:: SUA TAREFA ::
Prossiga o texto sobre a candidatura de Fernando Haddad à presidência, escrevendo o trecho que vem logo depois da última frase apresentada.

LEITOR | 07/10/2018 | 04:00

INGOVERNABILIDADE À VISTA: “Nenhum homem pode banhar-se duas vezes no mesmo rio, pois na segunda vez o rio já não é o mesmo, tampouco o homem”. Nada mais adequado de que o conhecido pensamento de Heráclito de Éfeso (535 a.C. a 475 a.C) para lembrar ao candidato do PT à presidência da República, Fernando Haddad, de que os bons tempos do primeiro mandato do presidente Lula (2002-2006) não voltarão. As águas do rio, hoje, são bem diferentes. A felicidade que promete ao povo não passa de mais uma quimera.

O país ainda sofre os efeitos da maior recessão econômica de sua história, fruto do desgoverno da ex-presidente Dilma. Lembrando um pouco: o desemprego subiu de 5,3% para 11,5% (12,3 milhões), a inflação saltou de 5,9% para 9,28%, o PIB partiu de um crescimento de 7,53% ao ano para uma retração de 3,9% ao ano, a dívida interna aumentou em mais de 70% e algumas das maiores empresas tiveram perda expressiva de valor de mercado, como a Vale, com queda de 63,45% no valor da ação, e a Petrobras, com recuo de 55,85% na cotação do papel.

Em vez de garantir que o Brasil pode “voltar a ser feliz”, o ex-prefeito de São Paulo deveria dizer, caso eleito, como governaria um país dividido entre “nós e eles”, a ala do PT com seus mocinhos e a ala dos adversários povoada de bandidos. Pelo que se conhece, a ala que prega a dualidade é majoritária na sigla. E não abandonará a oportunidade para dar o troco nos “golpistas”, como chama todos aqueles que aprovaram o impeachment de Rousseff.

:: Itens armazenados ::
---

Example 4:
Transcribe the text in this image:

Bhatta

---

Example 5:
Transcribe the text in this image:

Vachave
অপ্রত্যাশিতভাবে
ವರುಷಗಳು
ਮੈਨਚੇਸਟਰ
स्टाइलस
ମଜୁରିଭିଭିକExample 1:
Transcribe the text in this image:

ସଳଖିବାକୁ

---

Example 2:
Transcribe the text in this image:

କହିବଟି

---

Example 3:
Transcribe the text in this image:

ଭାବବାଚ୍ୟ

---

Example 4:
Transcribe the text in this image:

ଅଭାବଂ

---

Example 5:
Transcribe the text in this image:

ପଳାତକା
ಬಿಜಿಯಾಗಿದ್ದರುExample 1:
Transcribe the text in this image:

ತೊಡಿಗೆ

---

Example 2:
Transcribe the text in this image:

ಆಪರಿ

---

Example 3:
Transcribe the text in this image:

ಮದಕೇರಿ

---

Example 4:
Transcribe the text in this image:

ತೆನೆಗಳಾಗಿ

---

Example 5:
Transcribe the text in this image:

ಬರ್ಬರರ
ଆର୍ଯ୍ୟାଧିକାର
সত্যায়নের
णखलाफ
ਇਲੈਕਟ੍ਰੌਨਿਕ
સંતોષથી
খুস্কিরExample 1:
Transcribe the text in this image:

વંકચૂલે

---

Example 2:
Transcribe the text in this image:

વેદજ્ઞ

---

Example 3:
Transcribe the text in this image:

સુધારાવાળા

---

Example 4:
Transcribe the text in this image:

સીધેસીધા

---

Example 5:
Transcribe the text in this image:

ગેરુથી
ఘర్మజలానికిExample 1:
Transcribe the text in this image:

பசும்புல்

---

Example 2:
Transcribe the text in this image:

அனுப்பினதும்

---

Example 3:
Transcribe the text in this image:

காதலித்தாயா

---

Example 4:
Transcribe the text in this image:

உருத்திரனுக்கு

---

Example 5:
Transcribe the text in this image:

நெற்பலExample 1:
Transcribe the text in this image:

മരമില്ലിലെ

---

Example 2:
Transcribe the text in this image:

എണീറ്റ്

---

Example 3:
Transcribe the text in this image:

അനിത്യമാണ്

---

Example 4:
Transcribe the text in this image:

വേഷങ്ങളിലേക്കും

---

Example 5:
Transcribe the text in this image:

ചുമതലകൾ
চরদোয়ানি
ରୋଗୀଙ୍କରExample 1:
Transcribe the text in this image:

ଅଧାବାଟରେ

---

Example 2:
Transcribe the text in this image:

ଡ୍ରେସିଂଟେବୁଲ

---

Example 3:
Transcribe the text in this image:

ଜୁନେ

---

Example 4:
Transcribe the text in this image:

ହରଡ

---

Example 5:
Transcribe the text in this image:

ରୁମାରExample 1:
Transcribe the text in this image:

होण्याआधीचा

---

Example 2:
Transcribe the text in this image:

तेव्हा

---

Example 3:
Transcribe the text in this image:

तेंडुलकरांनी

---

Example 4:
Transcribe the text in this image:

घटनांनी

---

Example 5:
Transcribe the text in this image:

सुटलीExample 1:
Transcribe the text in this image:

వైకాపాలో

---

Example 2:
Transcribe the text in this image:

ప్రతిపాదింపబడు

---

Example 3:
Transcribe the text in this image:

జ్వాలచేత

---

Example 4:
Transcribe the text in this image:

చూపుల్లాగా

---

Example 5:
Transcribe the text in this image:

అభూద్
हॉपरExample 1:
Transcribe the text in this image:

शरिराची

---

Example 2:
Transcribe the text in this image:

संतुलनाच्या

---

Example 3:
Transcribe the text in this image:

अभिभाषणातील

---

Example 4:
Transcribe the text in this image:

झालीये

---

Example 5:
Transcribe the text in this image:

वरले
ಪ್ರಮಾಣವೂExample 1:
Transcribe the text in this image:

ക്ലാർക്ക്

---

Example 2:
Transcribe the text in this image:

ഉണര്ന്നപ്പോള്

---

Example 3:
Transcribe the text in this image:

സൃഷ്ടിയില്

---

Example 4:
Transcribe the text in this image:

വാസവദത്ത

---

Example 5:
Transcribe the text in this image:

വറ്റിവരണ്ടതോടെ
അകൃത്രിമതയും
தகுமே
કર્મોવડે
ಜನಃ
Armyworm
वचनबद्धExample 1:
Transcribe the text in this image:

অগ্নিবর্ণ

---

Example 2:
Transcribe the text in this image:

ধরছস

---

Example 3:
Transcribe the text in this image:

:: CAMPO DE RESPOSTA ::
Da mesma forma, o capitão Jair Bolsonaro, candidato do PSL à presidência, deveria tentar mostrar como governaria um país rachado ao meio sob a sombra de uma identidade profundamente impregnada de conservadorismo e de uma história pontilhada de manifestações de racismo, homofobia e misoginia. Mais: que papel terão as Forças Armadas em seu governo, sabendo-se da defesa que faz dos anos de chumbo e do aceno a militares, com os quais quer compartilhar a administração.

O fato é que a ingovernabilidade paira sobre o próximo ciclo governamental, qual seja o vitorioso, um dos dois, como é mais provável. O Brasil é muito diferente do território governado por Lula, a partir de 2002. As condições internacionais são também bem diferentes. E, como se sabe, a governabilidade de uma nação é também resultante da geopolítica mundial, principalmente nesse ciclo de contundentes batalhas comerciais e teias protecionistas, envolvendo Estados Unidos, China e países europeus. Se o PT voltar ao centro do poder, com Haddad na cadeira presidencial, abrirá largas fissuras nas alas que abriga, a partir dos componentes “duros” do partido, como a presidente Gleisi Hoffman. Haddad ou Bolsonaro, cada qual a seu modo, terá de enfrentar o desafio: unir as bandas de um país conflagrado por bílis, ódio e desejo de vingança.